5. Kehidupan bernegara
- NKRI (Negara Kesatuan Republik Indonesia) harus tetap dipertahankan karena merupakan kesepakatan seluruh komponen bangsa.
- Selalu taat dan patuh kepada pemerintah dengan semua aturan yang dibuat, selama tidak bertentangan dengan ajaran agama.
- Tidak melakukan pemberontakan atau kudeta kepada pemerintah yang sah.
- Kalau terjadi penyimpangan dalam pemerintahan, maka mengingatkannya dengan cara yang baik.
6. Kebudayaan
- Kebudayaan harus ditempatkan pada kedudukan yang wajar. Dinilai dan diukur dengan norma dan hukum agama.

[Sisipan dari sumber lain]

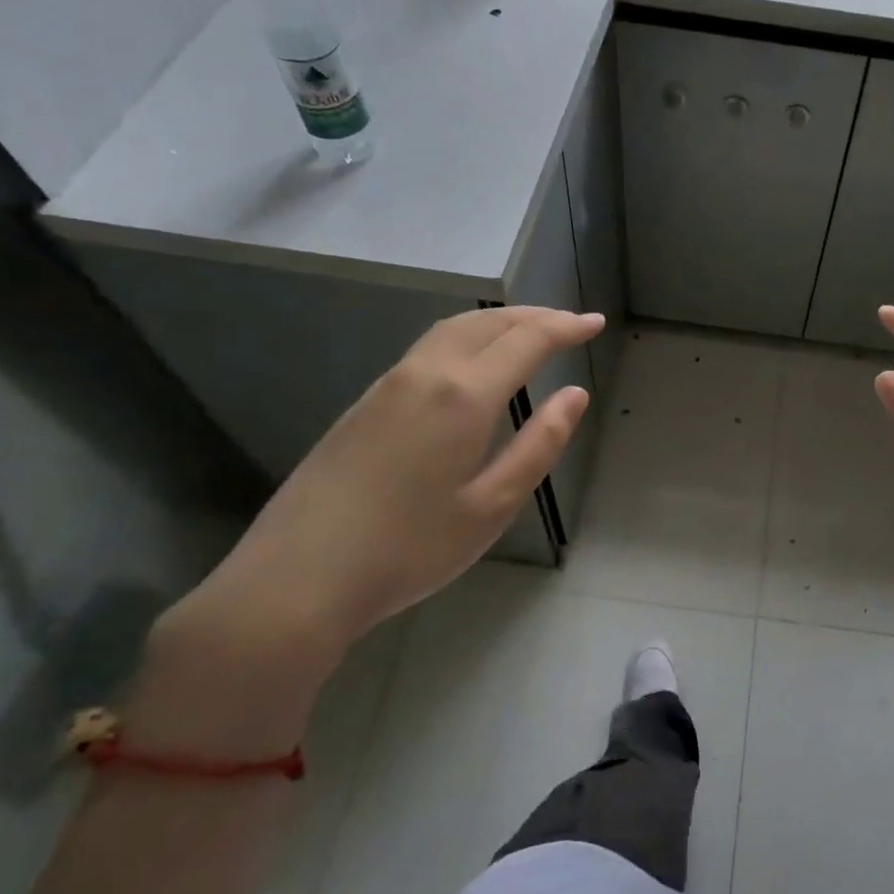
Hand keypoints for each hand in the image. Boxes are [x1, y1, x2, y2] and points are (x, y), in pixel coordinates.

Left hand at [131, 307, 602, 753]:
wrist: (298, 578)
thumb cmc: (410, 549)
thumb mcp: (492, 506)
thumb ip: (539, 445)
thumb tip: (574, 396)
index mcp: (463, 396)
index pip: (526, 341)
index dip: (565, 328)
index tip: (594, 323)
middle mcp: (425, 374)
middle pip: (486, 323)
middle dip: (533, 316)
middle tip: (569, 323)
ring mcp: (388, 385)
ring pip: (452, 330)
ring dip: (497, 322)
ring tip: (529, 333)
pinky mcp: (364, 404)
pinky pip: (427, 349)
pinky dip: (466, 338)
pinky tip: (473, 364)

- Kebudayaan yang baik dan tidak bertentangan dengan agama dapat diterima, dari manapun datangnya. Sedangkan yang tidak baik harus ditinggal.
- Dapat menerima budaya baru yang baik dan melestarikan budaya lama yang masih relevan (al-muhafazhatu 'alal qadimis shalih wal akhdu bil jadidil ashlah).
7. Dakwah
- Berdakwah bukan untuk menghukum atau memberikan vonis bersalah, tetapi mengajak masyarakat menuju jalan yang diridhai Allah SWT.
- Berdakwah dilakukan dengan tujuan dan sasaran yang jelas.
- Dakwah dilakukan dengan petunjuk yang baik dan keterangan yang jelas, disesuaikan dg kondisi dan keadaan sasaran dakwah.
Semoga bermanfaat,
Berbagi untuk meng-NU-kan kultur, dan mengkulturkan NU.